I was looking forward to reading this book and expected it to resonate with me. And it did, in many ways. Nadya Williams clearly loves (and knows well) Greco-Roman literature, and she wants Christians not to fear it or dismiss it. So far, so good; in that regard, she succeeds. The book is an enjoyable read and introduces a wide range of classical authors in an engaging way. If you have always suspected that “the classics” are important but never known quite why or what to do with them, Williams provides a genial introduction.
And the book does work best as just that: an introduction. Her summaries are of course high-level, but they are engaging. Her thematic organization of the various works makes patterns across centuries clearer, and she invites Christian readers to read sympathetically as well as critically. Each chapter closes with explicit Christian evaluation, modeling discernment. That alone makes the book valuable.
BUT, I finished the book uneasy. It took me a while to figure out the cause of that unease.
I want to be clear; it does not come from what Williams includes or excludes. She had to make choices, and I respect hers. It does not come from her contention that pagan writers fall short of biblical truth. She is clear (and correct) about that. My unease came from a question the book never quite answers (at least not to my satisfaction): if these authors only grasp truth partially and imperfectly, why should Christians keep returning to them? How could they possibly be useful for our spiritual formation?
Williams encourages RE-reading the classics, ending with a reflection on “the virtues of rereading.” Rereading Scripture makes sense because Scripture is revelatory and inexhaustible. The classics are merely human literature. Once their worldview limitations are exposed and critiqued, it is not obvious why they deserve repeated formative attention rather than (respectful) closure.
At times, the book seems to justify classical literature (through its format and program of critique) primarily as an exercise in Christian discernment. That is of great value. But while learning to critique pagan ideas from a biblical worldview is valuable, it does not by itself explain why those ideas should continue to shape a Christian. We can practice such discernment using any world literature from any era. So, why concentrate on classical literature as the corpus on which continually hone our discernment skills?
My concern becomes sharper when Williams suggests that Greco-Roman authors sometimes glimpse truths Christians later recognize more fully in Scripture. Of course, in one sense, that isn’t controversial: general revelation is real, as is the human longing for truth. But there is a difference between recognizing that longing and treating pagan insight as a kind of proto-theology rather than as a groping. The danger is category confusion, where pagan moral or philosophical frameworks begin to feel like legitimate partners in Christian theological reflection rather than objects of judgment by it. If that line blurs, admiration can unconsciously become trust.

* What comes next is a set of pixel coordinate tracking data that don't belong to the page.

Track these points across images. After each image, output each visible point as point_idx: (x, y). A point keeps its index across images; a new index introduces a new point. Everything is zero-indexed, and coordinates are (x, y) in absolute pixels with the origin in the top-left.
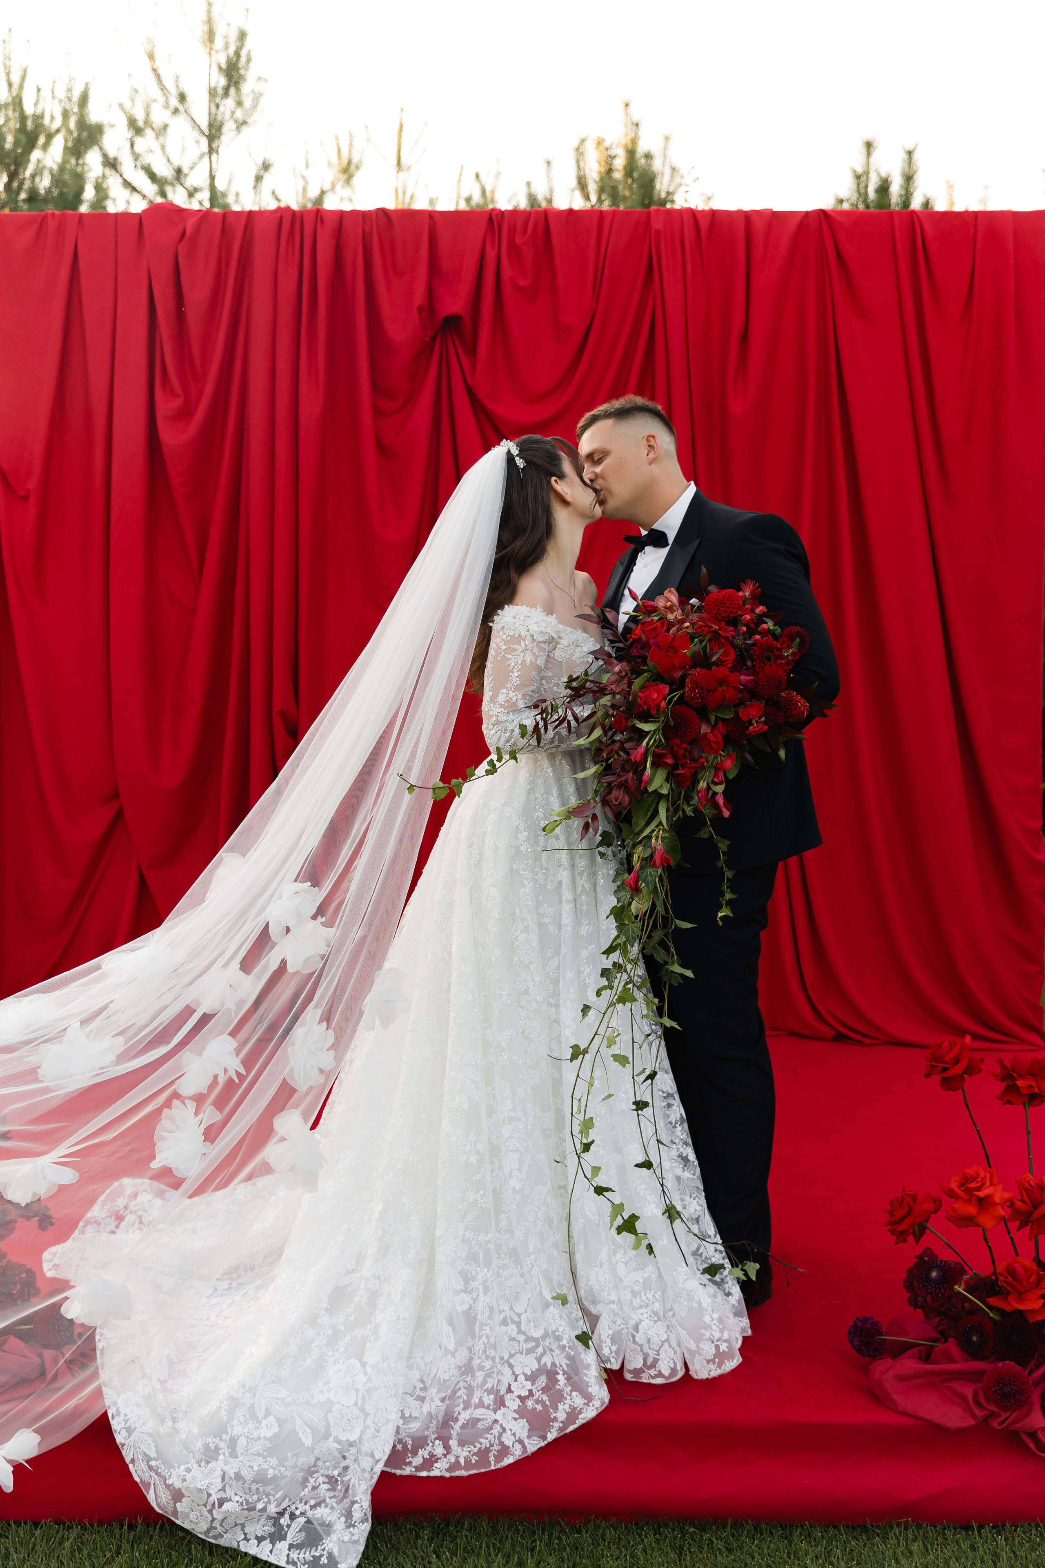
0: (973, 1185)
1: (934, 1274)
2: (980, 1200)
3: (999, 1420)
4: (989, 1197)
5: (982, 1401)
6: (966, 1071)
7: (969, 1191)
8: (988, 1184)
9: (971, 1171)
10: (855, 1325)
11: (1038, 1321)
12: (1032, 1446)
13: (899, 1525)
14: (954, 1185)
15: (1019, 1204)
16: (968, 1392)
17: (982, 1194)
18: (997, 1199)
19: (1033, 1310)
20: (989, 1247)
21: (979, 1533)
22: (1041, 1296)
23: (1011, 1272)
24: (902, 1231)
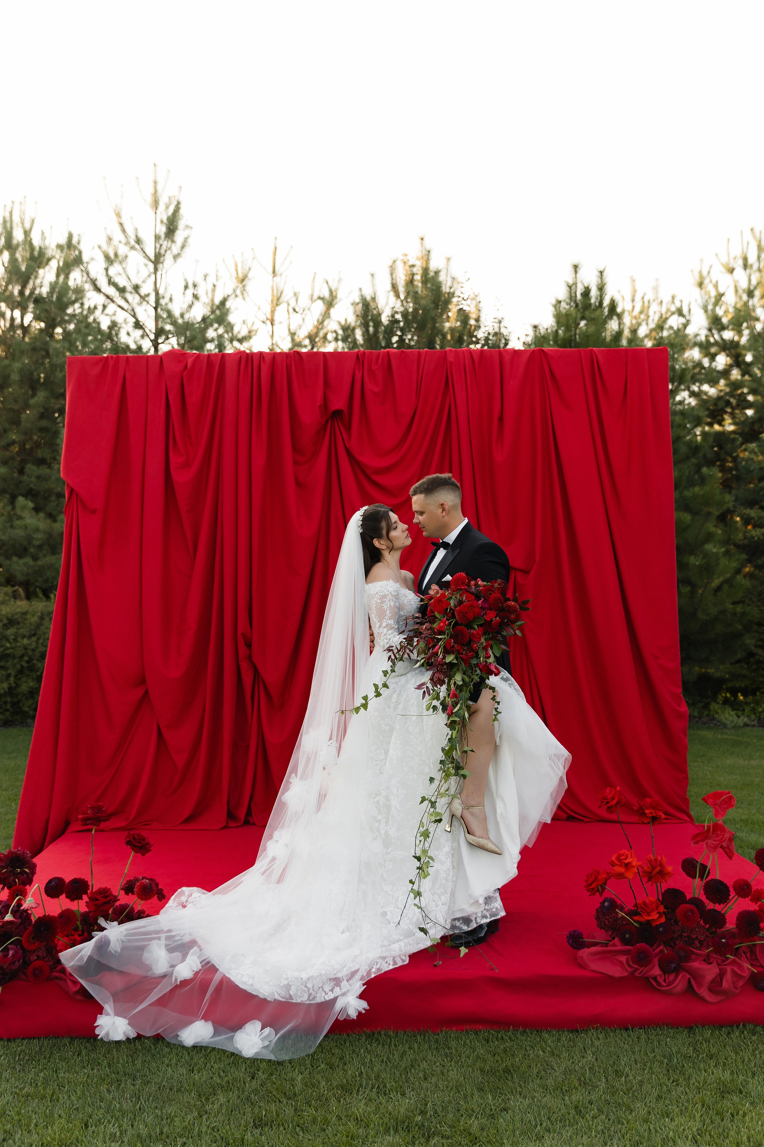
0: (622, 858)
1: (606, 904)
2: (625, 865)
3: (638, 972)
4: (629, 863)
5: (631, 963)
6: (618, 803)
7: (620, 861)
8: (629, 856)
9: (622, 852)
10: (570, 933)
11: (657, 925)
12: (655, 984)
13: (593, 1028)
14: (614, 858)
15: (646, 868)
16: (623, 959)
17: (626, 861)
18: (634, 864)
19: (653, 920)
20: (633, 890)
21: (632, 1031)
22: (658, 913)
23: (644, 903)
24: (593, 889)
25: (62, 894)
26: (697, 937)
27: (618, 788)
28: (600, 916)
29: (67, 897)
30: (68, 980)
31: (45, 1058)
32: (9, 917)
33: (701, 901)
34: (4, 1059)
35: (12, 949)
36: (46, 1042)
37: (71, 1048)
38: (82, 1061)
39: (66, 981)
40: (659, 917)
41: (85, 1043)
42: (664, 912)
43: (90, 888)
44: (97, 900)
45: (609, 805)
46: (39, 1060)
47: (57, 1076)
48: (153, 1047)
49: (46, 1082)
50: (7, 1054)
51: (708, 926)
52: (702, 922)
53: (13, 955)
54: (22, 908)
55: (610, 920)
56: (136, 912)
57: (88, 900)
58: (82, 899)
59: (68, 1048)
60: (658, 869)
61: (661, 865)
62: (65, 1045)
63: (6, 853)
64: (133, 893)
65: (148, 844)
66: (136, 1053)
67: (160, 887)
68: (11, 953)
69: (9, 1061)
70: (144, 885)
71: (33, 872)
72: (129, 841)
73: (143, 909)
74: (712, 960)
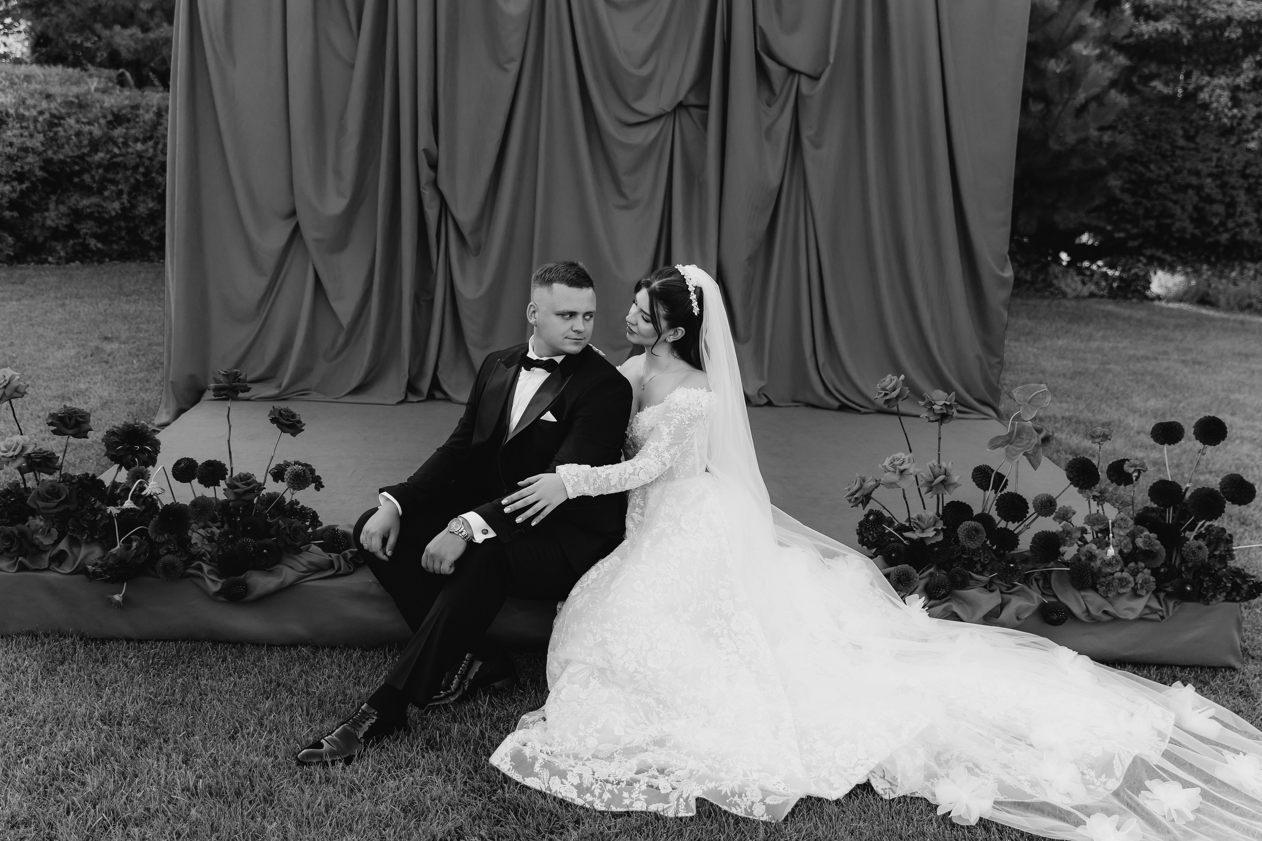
0: (896, 463)
1: (871, 517)
2: (902, 472)
4: (904, 470)
6: (899, 396)
7: (894, 467)
8: (906, 462)
9: (898, 455)
11: (932, 543)
14: (886, 463)
15: (927, 476)
17: (902, 468)
18: (911, 471)
19: (929, 537)
20: (907, 500)
22: (935, 530)
23: (919, 518)
24: (856, 499)
25: (194, 479)
26: (980, 560)
27: (902, 377)
28: (863, 530)
29: (200, 482)
30: (206, 579)
31: (183, 662)
32: (128, 504)
33: (990, 518)
34: (136, 662)
35: (135, 541)
36: (184, 646)
37: (214, 653)
38: (227, 668)
39: (204, 579)
40: (936, 535)
41: (231, 648)
42: (942, 528)
43: (229, 472)
44: (237, 487)
45: (887, 398)
46: (176, 665)
47: (199, 683)
48: (312, 656)
49: (185, 689)
50: (138, 657)
51: (994, 547)
52: (988, 542)
53: (137, 548)
54: (143, 493)
55: (875, 535)
56: (287, 502)
57: (226, 487)
58: (219, 486)
59: (210, 653)
60: (942, 477)
61: (946, 473)
62: (207, 649)
63: (121, 426)
64: (283, 481)
65: (299, 422)
66: (291, 661)
67: (317, 474)
68: (134, 544)
69: (141, 664)
70: (296, 472)
71: (157, 451)
72: (275, 418)
73: (296, 500)
74: (994, 587)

Williams’s chapter on Boethius brought this tension into focus for me, raising my level of unease. The Consolation of Philosophy is an impressive work, undeniably moving and historically influential. Williams handles it sympathetically and well. Still, the fact that Boethius finds consolation in philosophy without explicit reference to Christ should trouble Christian readers more than it often does. In Inventing the Renaissance, Ada Palmer shows how easily Christian thinkers historically adopted Platonic and Aristotelian categories not merely as tools but as intellectual scaffolding, quietly allowing pagan philosophy to shape the grammar of Christian thought, becoming the default framework for explaining Christian truth, rather than tools subordinated to it. The result was often an intellectually refined but theologically thin Christianity. Boethius may be an extreme case, but he should serve as a warning. If philosophy can console without Christ, if reason can suffice where revelation is silent, then the hierarchy has inverted. Williams, in her restraint toward that danger, may underestimate the formative power of the texts she commends.
I am NOT saying we should abandon the classics. Williams is right that Christians should not fear them. Greco-Roman literature exposes the depth of human longing for truth and the seriousness with which these cultures pursued virtue, but it also exposes the ultimate insufficiency of unaided reason to achieve those ends. Read well, classical literature can and should drive us back to Scripture with greater gratitude.

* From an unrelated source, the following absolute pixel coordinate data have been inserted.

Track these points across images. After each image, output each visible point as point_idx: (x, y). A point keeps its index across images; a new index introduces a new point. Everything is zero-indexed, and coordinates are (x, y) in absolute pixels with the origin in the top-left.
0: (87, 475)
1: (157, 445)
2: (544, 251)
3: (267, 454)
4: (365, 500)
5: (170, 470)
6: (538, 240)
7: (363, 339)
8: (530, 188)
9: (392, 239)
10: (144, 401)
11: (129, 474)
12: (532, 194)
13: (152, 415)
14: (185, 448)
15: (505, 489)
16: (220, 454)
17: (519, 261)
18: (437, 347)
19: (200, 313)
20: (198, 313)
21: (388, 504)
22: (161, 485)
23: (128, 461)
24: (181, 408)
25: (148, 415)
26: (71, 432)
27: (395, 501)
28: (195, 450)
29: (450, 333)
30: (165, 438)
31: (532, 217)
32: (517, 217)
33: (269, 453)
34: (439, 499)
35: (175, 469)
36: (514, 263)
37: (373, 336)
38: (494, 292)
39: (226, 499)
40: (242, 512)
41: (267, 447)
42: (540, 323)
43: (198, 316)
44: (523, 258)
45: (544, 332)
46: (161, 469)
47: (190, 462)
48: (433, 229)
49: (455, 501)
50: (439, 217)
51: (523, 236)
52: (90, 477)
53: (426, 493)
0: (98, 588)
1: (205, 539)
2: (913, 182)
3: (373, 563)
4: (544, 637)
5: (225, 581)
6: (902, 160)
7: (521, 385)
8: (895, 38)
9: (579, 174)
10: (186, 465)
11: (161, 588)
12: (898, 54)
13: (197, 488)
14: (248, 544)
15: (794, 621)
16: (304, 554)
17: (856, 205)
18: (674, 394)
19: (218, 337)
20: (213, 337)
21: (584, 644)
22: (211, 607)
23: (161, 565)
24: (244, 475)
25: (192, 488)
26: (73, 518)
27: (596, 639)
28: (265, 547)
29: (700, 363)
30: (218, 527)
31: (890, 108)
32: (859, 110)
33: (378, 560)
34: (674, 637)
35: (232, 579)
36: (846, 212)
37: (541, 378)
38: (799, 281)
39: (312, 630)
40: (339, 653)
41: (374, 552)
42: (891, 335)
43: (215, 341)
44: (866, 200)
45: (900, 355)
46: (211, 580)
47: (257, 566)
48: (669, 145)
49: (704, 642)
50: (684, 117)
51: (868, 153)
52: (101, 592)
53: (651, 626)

But there is also a real danger. Repeated immersion in pagan moral and philosophical frameworks can normalize assumptions we ought to question. Over time, texts we should be critiquing can begin to critique us.
Christians Reading Classics is an excellent and helpful overview of classical literature from a Christian perspective. I encourage you to read it. But read it with the same discernment with which it teaches you to read classical literature. When you do, ask yourself whether you need them once Scripture has authoritatively spoken.